**Complete the following:**
a) Duplicate everything in the article on the church as people, from "The Church for" down to "than as people.".
b) Answer these questions from the article on the church as people below, one line each:
(i) Who is named as the author?
(ii) What tendency does the author want to focus on?
(iii) What does the text suggest providing at the door during community events?

**Exercise text:**
····················

The Church for Today

Getting to know you

Your church is the people

by Richard Hong


“A church is the people, not the building.” Would anyone think of this as a controversial statement? Yet we need to explore fully what this means at a practical level in our churches.

Sure, a common complaint is that there are some who seem more dedicated to the building than to the ministry of the church. However, what I want to focus on is our tendency to present ourselves to the world as a building, rather than as people.

Here is an example: how many times have you considered hosting an event in your building “just to get people in the door”? How many times have you been approached by a group to use your facility with the argument that your church will benefit from the “exposure”?

Most of these efforts bear little fruit, because getting people to know your building is not the same as getting people to know your church. Because the church is the people, not the building.

This isn’t to say that you should never host community events. Of course you should. But to maximize the benefit to your church, make sure the event includes an opportunity for their guests to meet the pastor and congregants of your church. Ask for a chance to address the group. Provide greeters at the door. Ask to participate in a group meal.

····················

**Collected data:**
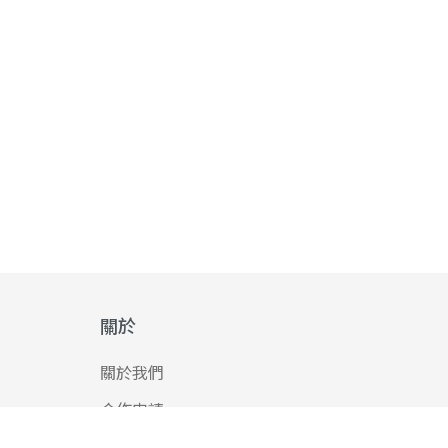
關於
關於我們
合作申請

····················

**Responses per task:**
a)
The Church for Today

Getting to know you

Your church is the people

by Richard Hong


“A church is the people, not the building.” Would anyone think of this as a controversial statement? Yet we need to explore fully what this means at a practical level in our churches.

Sure, a common complaint is that there are some who seem more dedicated to the building than to the ministry of the church. However, what I want to focus on is our tendency to present ourselves to the world as a building, rather than as people.

b)
(i) Richard Hong
(ii) Presenting ourselves to the world as a building rather than as people
(iii) Greeters